AI agents inside controlled business workflows
We combine AI, tools, CRM/ERP, documents, approvals and operator review into controlled automation systems.
How we engineer the solution
AI automation needs explicit read/write permissions, human escalation rules and traceable actions.
We begin with business goals, users, data, integrations, failure modes and measurable outcomes. Then we define technical boundaries and a delivery plan for predictable production operation.
What delivery includes
AI agents inside controlled business workflows
AI business automation combines models with real tools, approvals, data and process state. We define what the AI may read, what it may change, when it must ask a person and how every action is recorded. This creates an explicit control plane around agentic behavior.

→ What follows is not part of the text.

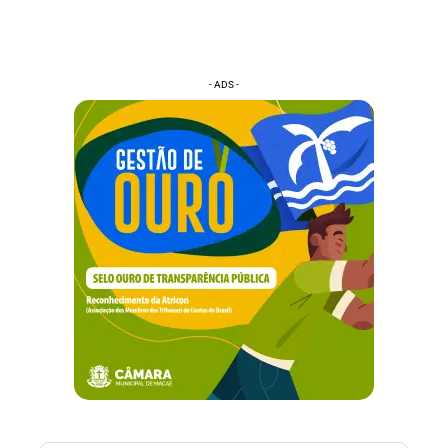
- ADS -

The system integrates with CRM, ERP, documents, messaging and internal APIs through scoped credentials. Evals, traces, exception queues and business metrics show whether automation is actually improving the workflow rather than only increasing technical complexity.
Production checklist
For ai business automation, production readiness is defined before release: which components are critical, how the system behaves under failure, what must be observable at runtime and which changes can affect security, data or delivery. This connects product scope with architecture decisions, QA, observability and rollout instead of treating reliability as post-launch work.
Delivery for ai business automation is tied to explicit acceptance criteria: functional behavior, performance, security, observability and rollback readiness are validated before production. After release, telemetry and product signals guide the next iteration, while architecture decisions change only when real evidence requires it. This reduces accidental technical debt and gives product and engineering teams a predictable path from implementation to operation and scale.